L’agriculteur qui saisit ses données dans l’outil de traçabilité utilisé par les trois coopératives de l’alliance ouvre la possibilité d’un panel assez large de valorisations en retour pour les adhérents : 
- un appui réglementaire ;
- une analyse des performances technico-économiques ;
- un accès aux Outils d’aide à la décision (OAD) ;
- un aperçu sur les émissions de Gaz à effet de serre (GES) ;
- des informations sur les crédits carbone ;
- sur les filières et leurs cahiers des charges ;
- sur la Haute valeur environnementale (HVE) ;
- une simulation du bilan économique et une analyse de l’empreinte environnementale des projets collectifs (exemple : la méthanisation) ;
- des moyens d’action en termes de projets agricoles, par exemple, sur la thématique de la gestion de l’eau.

 

Un exemple : surveiller les maladies du blé

Deux fois par semaine, les trois coopératives d’Alliance BFC envoient un millier de mails afin d’informer leurs adhérents sur la dynamique des maladies sur blé, en temps réel. Cette information de risque maladie (septoriose, rouille jaune et fusariose, et bientôt piétin verse à partir de 2022) est constituée d’éléments bruts mais qui sont ensuite mis en perspective par les services agronomiques d’Alliance BFC, afin de reconstituer un bulletin complet. Les services agronomiques enrichissent l’information brute avec des règles de décision en cohérence avec le contexte de travail local. L’agriculteur dispose ainsi d’une synthèse du risque agronomique en lien avec les variétés qu’il cultive, la situation météo et le stade de sa culture. 

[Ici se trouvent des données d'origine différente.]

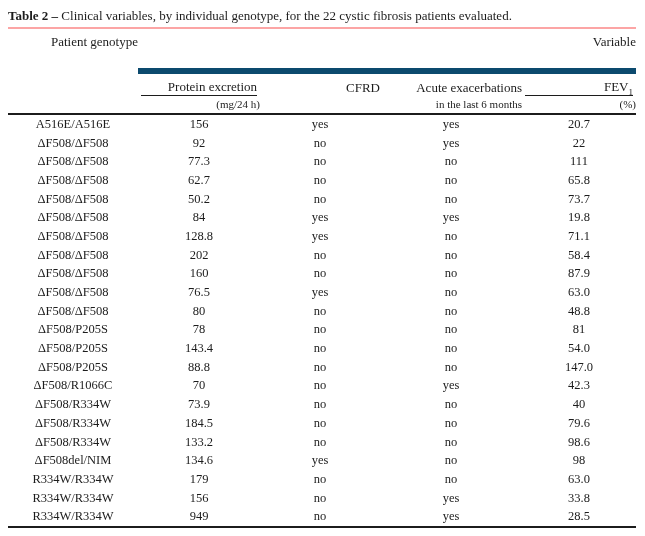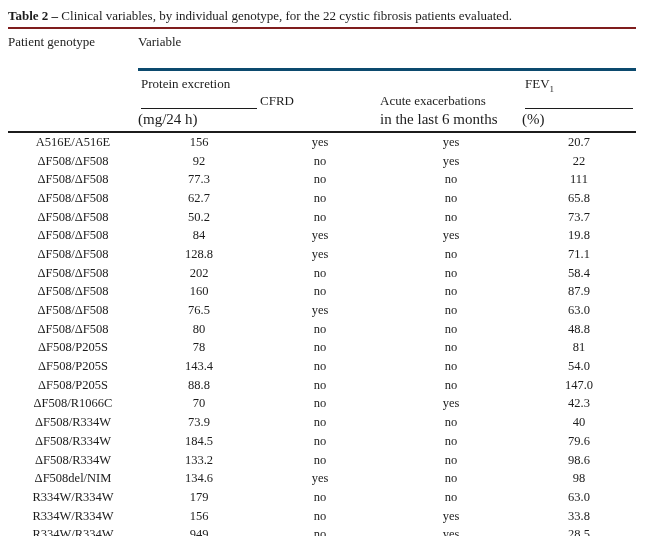--- a/index.html
+++ b/index.html
@@ -18,68 +18,68 @@
     box-sizing: border-box;
     width: 645px;
     height: 536px;
     padding: 0 9px 0 8px;
   }
   .title-block {
     padding-top: 8px;
     padding-bottom: 3px;
     font-size: 13px;
     line-height: 16px;
-    border-bottom: 2px solid #7f1d1d;
+    border-bottom: 2px solid #fca5a5;
     white-space: nowrap;
   }
   .title-block .bold { font-weight: bold; }
 
   table.data-table {
     width: 628px;
     border-collapse: collapse;
     table-layout: fixed;
     border-bottom: 2px solid #1c1c1c;
   }
   col.c1 { width: 130px; }
   col.c2 { width: 122px; }
   col.c3 { width: 120px; }
   col.c4 { width: 142px; }
   col.c5 { width: 114px; }
 
   th {
     font-weight: normal;
     font-size: 13px;
-    text-align: left;
+    text-align: right;
     padding: 0;
     vertical-align: bottom;
     font-family: Liberation Serif, serif;
   }
   th.col1head {
     vertical-align: top;
     padding-top: 5px;
   }
   th.varhead {
-    border-bottom: 3px solid #0c4a6e;
+    border-bottom: 6px solid #0c4a6e;
     padding-top: 5px;
     padding-bottom: 18px;
     vertical-align: top;
   }
   tr.subhead th { padding-top: 5px; }
   .ul {
     display: block;
     margin: 0 3px;
-    padding-bottom: 16px;
+    padding-bottom: 0;
     border-bottom: 1px solid #1c1c1c;
   }
   .ul sub {
     font-size: 9px;
     line-height: 0;
   }
   tr.subhead2 th {
-    font-size: 15px;
+    font-size: 11px;
     padding-top: 2px;
     padding-bottom: 3px;
     border-bottom: 2px solid #1c1c1c;
   }
   thead th[rowspan] { border-bottom: 2px solid #1c1c1c; }
 
   tbody td {
     height: 18.7px;
     font-size: 12.5px;
     text-align: center;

« Une logique de donnant-donnant »

Frédéric Imbert, responsable Recherche et Développement au sein de Dijon Céréales, revient sur les données numériques et leur exploitation : « La réflexion sur ce thème a été lancée il y a quatre ans avec une volonté en parallèle : que les agriculteurs soient digitalisés au maximum. Nous avons d’ailleurs mis des moyens pour les accompagner dans les investissements et les usages liés aux outils numériques. Dans notre esprit, la récupération et l’exploitation des données est aussi importante que notre capacité à apporter des retours constructifs à nos adhérents, à partir de cette matière. Nous sommes dans une logique de donnant-donnant. La clef, c’est l’autonomie et je pense que nous avons développé une stratégie plutôt spécifique dans le paysage français des coopératives. L’enjeux sur les données numériques agricoles est très fort. L’une des prochaines étapes, c’est la récupération des données depuis les machines agricoles. Nous travaillons sur cette question avec nos confrères de Terre Comtoise ».